:: 研究原文 ::

==================================================

外周5-羟色胺系统在糖皮质激素及高脂饮食诱导胰岛素抵抗时的作用研究

It has been reported that 5-HT can induce insulin resistance (IR) in the hepatocytes, adipocytes and myotubes, and exacerbate hepatic steatosis in the mouse model of non-alcoholic fatty liver disease (NAFLD). We have found originally that chronic stress, dexamethasone (Dex) or high-fat diet (HFD) feeding-induced IR are closely associated with increased 5-HT synthesis and 5-HT 2 receptors (5-HT2Rs) in the hepatic tissue and visceral adipose tissue, and increased 5-HT2Rs in the skeletal muscle. The purposes of this study are to elucidate whether the alteration of peripheral 5-HT system is a crucial reason for aforementioned factors-induced IR, and to clarify the mechanism and key signaling pathways when 5-HT mediates glucocorticoids or HFD-induced IR. The research would chiefly focus on hepatic tissue IR, and also on visceral adipose tissue and skeletal muscle IR secondarily; We would make animals and cells IR models with SD rats, wild-type and gene knock-out mice, primary hepatocytes and adipocytes, and gene silencing cell lines. The research findings would have theoretical and clinical value for us to assess the role of peripheral 5-HT system in mediating IR generation and to understand whether has a common mechanism for various factor-inducing IR, this would also provide a new idea and target for the treatment of metobolism syndrome and type 2 diabetes mellitus.

==================================================

:: 数据 ::
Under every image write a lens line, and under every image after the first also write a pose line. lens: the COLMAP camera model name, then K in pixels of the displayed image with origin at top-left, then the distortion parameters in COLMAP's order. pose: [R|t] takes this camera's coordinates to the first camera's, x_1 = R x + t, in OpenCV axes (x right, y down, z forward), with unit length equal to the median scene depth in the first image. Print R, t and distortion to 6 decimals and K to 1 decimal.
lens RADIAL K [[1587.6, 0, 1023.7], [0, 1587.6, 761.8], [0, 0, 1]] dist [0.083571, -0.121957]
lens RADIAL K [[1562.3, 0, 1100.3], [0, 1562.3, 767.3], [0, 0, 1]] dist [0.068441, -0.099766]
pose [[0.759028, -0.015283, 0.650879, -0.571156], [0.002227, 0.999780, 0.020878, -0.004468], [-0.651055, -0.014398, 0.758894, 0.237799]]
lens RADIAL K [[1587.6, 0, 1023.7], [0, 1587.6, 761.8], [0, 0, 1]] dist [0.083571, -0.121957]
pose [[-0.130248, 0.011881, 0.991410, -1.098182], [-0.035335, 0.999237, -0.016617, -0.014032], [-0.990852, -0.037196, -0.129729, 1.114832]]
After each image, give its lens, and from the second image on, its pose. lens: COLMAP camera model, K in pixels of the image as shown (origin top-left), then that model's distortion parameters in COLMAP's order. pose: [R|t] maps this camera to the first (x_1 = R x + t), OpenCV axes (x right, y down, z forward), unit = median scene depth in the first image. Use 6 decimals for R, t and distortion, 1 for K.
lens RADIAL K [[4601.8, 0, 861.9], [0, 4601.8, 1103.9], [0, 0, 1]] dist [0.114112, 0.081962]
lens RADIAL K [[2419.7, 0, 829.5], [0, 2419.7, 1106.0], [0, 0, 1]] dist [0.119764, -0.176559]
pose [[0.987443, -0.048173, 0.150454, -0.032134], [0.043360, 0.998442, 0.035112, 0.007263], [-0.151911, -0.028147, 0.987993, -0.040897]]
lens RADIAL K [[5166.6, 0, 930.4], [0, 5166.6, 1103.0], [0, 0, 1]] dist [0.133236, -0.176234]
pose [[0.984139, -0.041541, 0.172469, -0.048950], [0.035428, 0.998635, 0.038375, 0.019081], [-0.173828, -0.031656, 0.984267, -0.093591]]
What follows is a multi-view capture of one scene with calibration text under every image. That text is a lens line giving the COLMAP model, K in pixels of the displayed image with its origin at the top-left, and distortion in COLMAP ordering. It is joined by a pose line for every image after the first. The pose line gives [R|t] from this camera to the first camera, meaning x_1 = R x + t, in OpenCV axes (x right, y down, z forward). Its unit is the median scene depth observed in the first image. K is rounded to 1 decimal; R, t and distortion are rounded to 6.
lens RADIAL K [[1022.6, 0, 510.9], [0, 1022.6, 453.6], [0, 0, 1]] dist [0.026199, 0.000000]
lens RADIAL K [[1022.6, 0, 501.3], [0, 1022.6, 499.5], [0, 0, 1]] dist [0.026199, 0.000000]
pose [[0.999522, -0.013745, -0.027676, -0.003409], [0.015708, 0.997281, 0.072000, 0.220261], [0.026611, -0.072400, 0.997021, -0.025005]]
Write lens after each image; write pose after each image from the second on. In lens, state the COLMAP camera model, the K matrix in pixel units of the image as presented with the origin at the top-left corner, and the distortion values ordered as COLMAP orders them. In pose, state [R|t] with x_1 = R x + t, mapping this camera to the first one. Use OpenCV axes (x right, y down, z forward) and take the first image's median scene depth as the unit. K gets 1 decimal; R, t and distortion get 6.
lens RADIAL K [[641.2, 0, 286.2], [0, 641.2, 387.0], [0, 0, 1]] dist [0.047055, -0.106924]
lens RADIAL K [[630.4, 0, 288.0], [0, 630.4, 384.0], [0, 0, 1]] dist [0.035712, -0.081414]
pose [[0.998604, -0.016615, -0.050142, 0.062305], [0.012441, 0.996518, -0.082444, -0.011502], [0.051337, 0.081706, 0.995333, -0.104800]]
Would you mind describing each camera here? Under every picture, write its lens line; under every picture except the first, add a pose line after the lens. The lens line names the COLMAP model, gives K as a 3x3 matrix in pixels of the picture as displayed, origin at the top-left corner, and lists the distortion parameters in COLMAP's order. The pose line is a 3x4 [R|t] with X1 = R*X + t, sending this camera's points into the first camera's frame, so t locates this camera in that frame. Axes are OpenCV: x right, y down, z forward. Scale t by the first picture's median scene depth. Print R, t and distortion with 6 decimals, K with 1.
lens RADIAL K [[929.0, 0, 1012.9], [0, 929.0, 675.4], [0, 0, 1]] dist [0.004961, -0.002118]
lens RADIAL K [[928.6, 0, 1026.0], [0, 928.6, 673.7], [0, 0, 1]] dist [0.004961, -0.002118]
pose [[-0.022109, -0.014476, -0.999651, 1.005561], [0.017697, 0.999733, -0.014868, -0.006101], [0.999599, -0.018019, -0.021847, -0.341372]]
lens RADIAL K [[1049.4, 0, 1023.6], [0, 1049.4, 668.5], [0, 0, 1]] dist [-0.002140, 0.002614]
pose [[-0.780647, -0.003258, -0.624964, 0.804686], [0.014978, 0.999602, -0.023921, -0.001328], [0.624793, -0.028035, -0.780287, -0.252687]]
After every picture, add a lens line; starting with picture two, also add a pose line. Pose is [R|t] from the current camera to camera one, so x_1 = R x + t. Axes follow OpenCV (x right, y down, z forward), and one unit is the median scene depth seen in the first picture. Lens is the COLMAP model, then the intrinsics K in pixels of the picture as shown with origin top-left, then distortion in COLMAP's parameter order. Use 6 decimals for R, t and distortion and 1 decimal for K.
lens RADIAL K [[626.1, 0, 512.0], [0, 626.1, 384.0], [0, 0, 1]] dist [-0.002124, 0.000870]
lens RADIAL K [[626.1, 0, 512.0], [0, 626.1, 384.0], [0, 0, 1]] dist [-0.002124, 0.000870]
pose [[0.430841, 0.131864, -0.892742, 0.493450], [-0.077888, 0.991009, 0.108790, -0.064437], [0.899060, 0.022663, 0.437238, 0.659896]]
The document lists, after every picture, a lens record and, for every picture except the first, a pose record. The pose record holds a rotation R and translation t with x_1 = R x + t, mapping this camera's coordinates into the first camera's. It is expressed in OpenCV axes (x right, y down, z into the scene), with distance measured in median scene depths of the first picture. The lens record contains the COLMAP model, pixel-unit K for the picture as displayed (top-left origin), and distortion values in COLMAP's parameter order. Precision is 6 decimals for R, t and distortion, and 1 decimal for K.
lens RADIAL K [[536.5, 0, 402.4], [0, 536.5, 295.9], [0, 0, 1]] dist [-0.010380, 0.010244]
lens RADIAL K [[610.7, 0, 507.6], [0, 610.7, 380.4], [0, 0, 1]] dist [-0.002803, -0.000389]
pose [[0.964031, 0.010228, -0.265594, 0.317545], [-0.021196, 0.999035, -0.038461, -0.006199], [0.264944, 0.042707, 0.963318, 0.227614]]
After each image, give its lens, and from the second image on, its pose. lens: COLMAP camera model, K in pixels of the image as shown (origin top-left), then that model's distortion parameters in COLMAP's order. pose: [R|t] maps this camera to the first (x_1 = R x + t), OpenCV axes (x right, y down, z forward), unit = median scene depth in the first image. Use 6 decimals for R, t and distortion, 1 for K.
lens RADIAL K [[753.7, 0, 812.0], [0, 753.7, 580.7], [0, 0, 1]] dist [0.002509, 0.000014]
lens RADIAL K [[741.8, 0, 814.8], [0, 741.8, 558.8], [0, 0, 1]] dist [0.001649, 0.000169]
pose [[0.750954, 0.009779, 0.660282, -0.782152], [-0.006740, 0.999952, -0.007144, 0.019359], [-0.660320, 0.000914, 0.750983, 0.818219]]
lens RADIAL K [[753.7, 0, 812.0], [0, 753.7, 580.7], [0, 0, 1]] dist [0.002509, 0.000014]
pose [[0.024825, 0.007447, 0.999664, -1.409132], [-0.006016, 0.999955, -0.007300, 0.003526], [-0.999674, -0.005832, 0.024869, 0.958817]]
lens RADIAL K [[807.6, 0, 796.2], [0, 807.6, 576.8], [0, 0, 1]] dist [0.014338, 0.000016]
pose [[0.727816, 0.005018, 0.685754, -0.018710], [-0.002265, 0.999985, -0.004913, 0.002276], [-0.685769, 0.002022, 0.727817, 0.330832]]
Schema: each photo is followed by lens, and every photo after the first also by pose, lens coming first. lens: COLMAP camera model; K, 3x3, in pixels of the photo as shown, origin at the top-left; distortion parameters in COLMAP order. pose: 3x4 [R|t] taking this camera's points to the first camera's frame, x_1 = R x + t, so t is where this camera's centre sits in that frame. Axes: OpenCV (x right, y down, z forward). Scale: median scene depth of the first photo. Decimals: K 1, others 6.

==================================================

:: 练习内容 ::
研究原文说，这项研究主要关注哪种组织的胰岛素抵抗？

:: 参考答案 ::
肝组织的胰岛素抵抗。